(Stored data entries)
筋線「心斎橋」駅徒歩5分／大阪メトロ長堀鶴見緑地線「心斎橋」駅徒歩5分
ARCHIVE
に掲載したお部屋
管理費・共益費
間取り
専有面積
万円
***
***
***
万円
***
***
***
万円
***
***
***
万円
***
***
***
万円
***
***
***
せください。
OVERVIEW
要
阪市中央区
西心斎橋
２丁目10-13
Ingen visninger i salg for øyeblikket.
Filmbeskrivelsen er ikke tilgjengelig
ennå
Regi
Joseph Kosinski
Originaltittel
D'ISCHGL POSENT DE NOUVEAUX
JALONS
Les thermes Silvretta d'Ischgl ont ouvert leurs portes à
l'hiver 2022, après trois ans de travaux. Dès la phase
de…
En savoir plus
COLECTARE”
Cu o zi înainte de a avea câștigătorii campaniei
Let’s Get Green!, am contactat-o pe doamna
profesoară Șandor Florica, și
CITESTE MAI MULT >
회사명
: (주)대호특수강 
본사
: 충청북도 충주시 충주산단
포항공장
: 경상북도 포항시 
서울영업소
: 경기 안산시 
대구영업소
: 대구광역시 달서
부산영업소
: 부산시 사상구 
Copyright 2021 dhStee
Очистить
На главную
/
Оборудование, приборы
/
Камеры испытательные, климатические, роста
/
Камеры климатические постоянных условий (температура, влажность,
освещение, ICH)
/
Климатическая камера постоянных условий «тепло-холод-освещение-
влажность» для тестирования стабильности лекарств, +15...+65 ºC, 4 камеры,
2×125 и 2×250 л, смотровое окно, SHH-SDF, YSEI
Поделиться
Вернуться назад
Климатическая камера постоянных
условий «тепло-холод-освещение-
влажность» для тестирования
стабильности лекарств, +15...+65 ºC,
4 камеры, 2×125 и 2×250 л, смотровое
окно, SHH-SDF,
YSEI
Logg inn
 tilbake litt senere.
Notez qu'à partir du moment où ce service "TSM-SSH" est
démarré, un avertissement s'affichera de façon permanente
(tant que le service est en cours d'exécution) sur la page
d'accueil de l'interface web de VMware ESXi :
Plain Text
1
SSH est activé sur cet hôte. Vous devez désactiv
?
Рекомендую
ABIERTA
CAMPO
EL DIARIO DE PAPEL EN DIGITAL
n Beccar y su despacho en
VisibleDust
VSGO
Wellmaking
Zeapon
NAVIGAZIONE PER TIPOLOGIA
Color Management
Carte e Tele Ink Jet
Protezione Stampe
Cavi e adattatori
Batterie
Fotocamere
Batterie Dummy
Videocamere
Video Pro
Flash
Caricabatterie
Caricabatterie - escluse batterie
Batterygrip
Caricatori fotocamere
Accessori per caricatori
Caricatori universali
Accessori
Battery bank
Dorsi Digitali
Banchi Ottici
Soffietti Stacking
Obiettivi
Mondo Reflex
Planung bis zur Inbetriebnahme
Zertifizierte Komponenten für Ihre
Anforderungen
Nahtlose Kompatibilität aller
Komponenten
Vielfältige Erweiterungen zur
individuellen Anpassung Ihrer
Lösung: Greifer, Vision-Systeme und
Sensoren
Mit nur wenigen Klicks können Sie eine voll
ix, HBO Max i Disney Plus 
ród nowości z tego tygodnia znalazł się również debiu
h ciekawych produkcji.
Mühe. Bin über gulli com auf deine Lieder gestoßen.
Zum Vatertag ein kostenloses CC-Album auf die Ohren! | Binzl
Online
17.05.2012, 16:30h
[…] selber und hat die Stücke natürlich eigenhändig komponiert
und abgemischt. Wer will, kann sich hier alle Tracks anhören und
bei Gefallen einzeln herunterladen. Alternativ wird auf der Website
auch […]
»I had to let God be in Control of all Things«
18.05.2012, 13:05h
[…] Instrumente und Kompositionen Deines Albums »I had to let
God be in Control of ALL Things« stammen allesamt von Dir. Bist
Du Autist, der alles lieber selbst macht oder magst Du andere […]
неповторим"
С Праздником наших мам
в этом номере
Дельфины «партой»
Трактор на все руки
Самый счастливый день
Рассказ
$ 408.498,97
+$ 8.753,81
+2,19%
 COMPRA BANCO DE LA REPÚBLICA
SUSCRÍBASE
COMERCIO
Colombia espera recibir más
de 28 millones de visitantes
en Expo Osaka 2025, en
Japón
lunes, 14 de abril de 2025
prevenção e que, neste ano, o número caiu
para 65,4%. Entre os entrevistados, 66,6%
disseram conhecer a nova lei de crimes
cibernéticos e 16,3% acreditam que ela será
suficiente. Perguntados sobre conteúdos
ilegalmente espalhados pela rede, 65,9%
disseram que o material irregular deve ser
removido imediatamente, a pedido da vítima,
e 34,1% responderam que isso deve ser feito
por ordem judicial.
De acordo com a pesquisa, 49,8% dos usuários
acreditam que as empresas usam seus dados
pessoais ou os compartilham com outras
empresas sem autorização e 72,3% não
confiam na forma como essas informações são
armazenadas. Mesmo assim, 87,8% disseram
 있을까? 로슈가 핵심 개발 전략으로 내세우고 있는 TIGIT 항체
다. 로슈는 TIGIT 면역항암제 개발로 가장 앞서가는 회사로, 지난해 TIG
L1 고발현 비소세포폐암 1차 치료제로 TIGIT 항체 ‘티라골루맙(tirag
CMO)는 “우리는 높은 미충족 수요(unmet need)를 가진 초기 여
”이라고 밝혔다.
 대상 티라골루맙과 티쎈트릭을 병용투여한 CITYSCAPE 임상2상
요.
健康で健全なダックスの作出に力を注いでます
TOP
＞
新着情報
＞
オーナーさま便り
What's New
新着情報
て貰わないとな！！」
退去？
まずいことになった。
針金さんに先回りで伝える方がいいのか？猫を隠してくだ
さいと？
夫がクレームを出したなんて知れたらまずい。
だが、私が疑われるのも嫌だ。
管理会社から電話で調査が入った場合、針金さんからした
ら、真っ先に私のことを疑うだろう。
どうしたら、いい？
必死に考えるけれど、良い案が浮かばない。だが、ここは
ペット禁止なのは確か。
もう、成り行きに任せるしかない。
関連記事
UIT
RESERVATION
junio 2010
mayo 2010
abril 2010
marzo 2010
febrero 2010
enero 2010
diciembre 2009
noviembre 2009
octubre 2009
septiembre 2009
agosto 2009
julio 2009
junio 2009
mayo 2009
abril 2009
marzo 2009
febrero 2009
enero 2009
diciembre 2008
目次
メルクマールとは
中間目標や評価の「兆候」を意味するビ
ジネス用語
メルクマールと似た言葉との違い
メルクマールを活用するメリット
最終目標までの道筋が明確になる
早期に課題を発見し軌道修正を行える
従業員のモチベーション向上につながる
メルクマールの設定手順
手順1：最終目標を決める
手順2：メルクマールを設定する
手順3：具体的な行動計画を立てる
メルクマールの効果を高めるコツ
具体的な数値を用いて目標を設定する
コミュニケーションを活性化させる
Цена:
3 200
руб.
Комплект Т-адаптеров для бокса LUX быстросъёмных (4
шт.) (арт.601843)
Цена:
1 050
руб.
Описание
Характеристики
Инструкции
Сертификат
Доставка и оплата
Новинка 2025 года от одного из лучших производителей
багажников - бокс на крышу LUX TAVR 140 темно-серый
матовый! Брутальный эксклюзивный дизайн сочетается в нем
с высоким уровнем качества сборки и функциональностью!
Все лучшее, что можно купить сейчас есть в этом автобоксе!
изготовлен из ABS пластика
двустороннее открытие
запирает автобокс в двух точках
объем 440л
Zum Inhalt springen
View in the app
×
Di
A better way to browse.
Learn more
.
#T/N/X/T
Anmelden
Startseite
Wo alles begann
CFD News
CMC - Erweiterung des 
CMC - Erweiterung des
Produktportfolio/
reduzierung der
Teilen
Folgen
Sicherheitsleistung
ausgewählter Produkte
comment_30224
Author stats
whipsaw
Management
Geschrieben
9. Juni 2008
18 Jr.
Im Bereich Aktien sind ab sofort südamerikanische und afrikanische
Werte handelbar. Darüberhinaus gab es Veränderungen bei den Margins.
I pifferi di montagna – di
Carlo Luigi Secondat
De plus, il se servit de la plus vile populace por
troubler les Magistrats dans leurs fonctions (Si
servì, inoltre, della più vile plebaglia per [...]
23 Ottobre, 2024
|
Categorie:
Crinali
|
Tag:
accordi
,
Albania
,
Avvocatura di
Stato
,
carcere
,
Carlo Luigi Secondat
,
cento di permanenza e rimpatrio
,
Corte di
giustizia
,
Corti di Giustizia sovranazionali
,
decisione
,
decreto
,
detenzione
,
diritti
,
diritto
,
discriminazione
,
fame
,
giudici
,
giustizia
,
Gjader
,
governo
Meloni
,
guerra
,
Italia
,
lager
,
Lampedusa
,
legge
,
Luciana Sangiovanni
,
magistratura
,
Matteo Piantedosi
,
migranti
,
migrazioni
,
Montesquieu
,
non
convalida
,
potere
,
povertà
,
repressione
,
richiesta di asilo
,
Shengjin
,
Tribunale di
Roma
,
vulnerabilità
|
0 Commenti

**WHAT NEEDS TO BE DONE:** Retype the data above verbatim, starting at its first line and ending at the line that contains "Cu o zi înainte", with both of those lines included.

**FINAL ANSWER:**
筋線「心斎橋」駅徒歩5分／大阪メトロ長堀鶴見緑地線「心斎橋」駅徒歩5分
ARCHIVE
に掲載したお部屋
管理費・共益費
間取り
専有面積
万円
***
***
***
万円
***
***
***
万円
***
***
***
万円
***
***
***
万円
***
***
***
せください。
OVERVIEW
要
阪市中央区
西心斎橋
２丁目10-13
Ingen visninger i salg for øyeblikket.
Filmbeskrivelsen er ikke tilgjengelig
ennå
Regi
Joseph Kosinski
Originaltittel
D'ISCHGL POSENT DE NOUVEAUX
JALONS
Les thermes Silvretta d'Ischgl ont ouvert leurs portes à
l'hiver 2022, après trois ans de travaux. Dès la phase
de…
En savoir plus
COLECTARE”
Cu o zi înainte de a avea câștigătorii campaniei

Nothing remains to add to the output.